**Exercise**.
Starting at the first line of the entries below, output every line exactly, up to and including the line with "City Clerk (Sept.".

Excerpts from a dataset:

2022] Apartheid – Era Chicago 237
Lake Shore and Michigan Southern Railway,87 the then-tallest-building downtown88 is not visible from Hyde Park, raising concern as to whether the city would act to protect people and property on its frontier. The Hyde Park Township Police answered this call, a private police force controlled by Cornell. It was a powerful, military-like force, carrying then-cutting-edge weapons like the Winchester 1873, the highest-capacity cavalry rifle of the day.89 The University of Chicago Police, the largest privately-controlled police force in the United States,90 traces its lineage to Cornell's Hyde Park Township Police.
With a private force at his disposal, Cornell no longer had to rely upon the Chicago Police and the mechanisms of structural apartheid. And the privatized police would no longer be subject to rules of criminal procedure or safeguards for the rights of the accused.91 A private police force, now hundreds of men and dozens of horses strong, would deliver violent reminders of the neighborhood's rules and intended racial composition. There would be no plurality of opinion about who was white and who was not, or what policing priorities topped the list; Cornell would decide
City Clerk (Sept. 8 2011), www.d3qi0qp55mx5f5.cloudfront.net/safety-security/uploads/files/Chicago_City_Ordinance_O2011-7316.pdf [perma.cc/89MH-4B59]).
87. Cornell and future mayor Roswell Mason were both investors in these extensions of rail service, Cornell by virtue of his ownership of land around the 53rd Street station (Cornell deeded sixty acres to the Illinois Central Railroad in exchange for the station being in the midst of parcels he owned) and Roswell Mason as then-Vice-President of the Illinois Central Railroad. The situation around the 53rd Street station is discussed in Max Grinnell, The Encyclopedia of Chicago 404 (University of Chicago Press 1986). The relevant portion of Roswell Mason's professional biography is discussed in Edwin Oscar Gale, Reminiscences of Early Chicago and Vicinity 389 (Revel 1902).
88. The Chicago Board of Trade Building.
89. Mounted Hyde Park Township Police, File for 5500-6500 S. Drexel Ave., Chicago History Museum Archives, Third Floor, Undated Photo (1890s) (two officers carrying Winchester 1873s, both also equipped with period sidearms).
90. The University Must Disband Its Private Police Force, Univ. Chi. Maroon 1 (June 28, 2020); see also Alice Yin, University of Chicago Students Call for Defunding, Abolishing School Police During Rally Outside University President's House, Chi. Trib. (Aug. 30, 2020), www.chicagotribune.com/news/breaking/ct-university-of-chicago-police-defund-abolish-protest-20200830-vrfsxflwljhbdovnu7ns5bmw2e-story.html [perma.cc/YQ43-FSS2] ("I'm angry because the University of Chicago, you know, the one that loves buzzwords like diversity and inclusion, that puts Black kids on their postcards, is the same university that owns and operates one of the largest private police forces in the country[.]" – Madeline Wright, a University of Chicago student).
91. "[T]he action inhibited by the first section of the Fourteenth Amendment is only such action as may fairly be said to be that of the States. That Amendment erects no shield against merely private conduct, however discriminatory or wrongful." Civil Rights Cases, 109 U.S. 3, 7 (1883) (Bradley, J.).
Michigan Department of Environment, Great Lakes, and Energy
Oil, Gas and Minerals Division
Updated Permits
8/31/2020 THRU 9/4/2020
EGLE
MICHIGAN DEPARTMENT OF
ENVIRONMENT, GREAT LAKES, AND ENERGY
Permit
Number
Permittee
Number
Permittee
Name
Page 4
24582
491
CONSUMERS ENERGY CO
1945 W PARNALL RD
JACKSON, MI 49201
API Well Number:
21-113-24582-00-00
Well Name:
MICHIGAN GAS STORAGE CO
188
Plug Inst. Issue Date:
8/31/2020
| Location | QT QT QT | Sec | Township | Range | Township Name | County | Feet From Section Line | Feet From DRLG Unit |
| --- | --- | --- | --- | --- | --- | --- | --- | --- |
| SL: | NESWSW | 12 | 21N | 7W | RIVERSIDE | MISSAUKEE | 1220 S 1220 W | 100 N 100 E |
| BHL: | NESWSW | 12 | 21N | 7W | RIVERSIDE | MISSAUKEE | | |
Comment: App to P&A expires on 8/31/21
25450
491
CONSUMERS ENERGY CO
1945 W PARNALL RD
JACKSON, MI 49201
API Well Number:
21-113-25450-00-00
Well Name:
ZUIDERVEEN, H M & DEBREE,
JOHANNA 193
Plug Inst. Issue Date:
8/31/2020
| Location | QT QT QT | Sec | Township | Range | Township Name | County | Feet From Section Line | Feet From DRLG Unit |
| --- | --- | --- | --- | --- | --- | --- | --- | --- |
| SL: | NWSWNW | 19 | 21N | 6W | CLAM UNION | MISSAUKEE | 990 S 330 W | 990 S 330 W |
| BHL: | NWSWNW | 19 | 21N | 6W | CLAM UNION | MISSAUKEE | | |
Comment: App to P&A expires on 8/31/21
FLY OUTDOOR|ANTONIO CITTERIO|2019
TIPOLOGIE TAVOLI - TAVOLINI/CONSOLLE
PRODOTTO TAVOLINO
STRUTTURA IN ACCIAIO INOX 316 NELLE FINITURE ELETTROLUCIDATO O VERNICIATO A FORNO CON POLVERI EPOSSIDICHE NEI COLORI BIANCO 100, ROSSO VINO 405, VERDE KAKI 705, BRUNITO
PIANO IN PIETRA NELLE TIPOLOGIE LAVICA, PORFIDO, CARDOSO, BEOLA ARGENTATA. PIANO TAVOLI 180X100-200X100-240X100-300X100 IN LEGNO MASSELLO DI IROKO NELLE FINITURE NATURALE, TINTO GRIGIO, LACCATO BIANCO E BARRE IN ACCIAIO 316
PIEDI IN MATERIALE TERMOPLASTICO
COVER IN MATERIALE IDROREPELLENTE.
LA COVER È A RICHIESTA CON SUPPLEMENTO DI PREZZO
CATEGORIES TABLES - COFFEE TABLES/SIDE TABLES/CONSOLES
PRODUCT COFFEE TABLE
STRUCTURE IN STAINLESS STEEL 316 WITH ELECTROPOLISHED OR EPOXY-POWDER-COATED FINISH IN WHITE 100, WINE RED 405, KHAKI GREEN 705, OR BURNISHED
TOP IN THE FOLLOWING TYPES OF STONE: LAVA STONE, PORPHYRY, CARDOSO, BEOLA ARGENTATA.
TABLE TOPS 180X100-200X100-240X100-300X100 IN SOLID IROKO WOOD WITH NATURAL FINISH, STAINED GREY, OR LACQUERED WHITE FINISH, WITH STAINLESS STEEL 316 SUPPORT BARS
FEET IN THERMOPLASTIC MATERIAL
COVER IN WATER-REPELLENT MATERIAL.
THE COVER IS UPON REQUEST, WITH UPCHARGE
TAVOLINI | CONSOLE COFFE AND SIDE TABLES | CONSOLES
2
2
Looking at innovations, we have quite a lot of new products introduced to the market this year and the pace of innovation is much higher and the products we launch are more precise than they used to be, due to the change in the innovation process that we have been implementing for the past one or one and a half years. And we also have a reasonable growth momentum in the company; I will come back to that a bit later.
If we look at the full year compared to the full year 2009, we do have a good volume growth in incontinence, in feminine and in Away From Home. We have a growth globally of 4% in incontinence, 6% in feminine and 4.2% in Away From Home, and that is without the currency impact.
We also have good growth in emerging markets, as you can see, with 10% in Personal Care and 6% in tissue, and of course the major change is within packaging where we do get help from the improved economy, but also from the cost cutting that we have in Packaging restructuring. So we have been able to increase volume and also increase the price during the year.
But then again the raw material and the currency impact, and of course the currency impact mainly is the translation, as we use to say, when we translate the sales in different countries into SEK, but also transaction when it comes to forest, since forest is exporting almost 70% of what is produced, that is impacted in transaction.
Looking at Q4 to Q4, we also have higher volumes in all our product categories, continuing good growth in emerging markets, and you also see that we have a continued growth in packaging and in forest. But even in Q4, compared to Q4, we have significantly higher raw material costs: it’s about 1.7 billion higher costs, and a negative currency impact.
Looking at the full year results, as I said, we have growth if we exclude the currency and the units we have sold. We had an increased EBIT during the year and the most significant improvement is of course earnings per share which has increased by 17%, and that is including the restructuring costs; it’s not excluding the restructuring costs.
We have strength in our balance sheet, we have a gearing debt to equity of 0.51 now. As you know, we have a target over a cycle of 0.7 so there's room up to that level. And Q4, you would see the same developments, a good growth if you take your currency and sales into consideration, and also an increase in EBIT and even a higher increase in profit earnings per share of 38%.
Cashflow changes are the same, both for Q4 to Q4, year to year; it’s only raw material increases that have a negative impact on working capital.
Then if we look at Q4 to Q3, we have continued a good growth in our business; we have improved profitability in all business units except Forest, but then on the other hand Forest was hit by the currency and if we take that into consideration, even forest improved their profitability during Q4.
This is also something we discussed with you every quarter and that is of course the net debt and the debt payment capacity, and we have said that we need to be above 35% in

**Solution to the problem**.
2022] Apartheid – Era Chicago 237
Lake Shore and Michigan Southern Railway,87 the then-tallest-building downtown88 is not visible from Hyde Park, raising concern as to whether the city would act to protect people and property on its frontier. The Hyde Park Township Police answered this call, a private police force controlled by Cornell. It was a powerful, military-like force, carrying then-cutting-edge weapons like the Winchester 1873, the highest-capacity cavalry rifle of the day.89 The University of Chicago Police, the largest privately-controlled police force in the United States,90 traces its lineage to Cornell's Hyde Park Township Police.
With a private force at his disposal, Cornell no longer had to rely upon the Chicago Police and the mechanisms of structural apartheid. And the privatized police would no longer be subject to rules of criminal procedure or safeguards for the rights of the accused.91 A private police force, now hundreds of men and dozens of horses strong, would deliver violent reminders of the neighborhood's rules and intended racial composition. There would be no plurality of opinion about who was white and who was not, or what policing priorities topped the list; Cornell would decide
City Clerk (Sept. 8 2011), www.d3qi0qp55mx5f5.cloudfront.net/safety-security/uploads/files/Chicago_City_Ordinance_O2011-7316.pdf [perma.cc/89MH-4B59]).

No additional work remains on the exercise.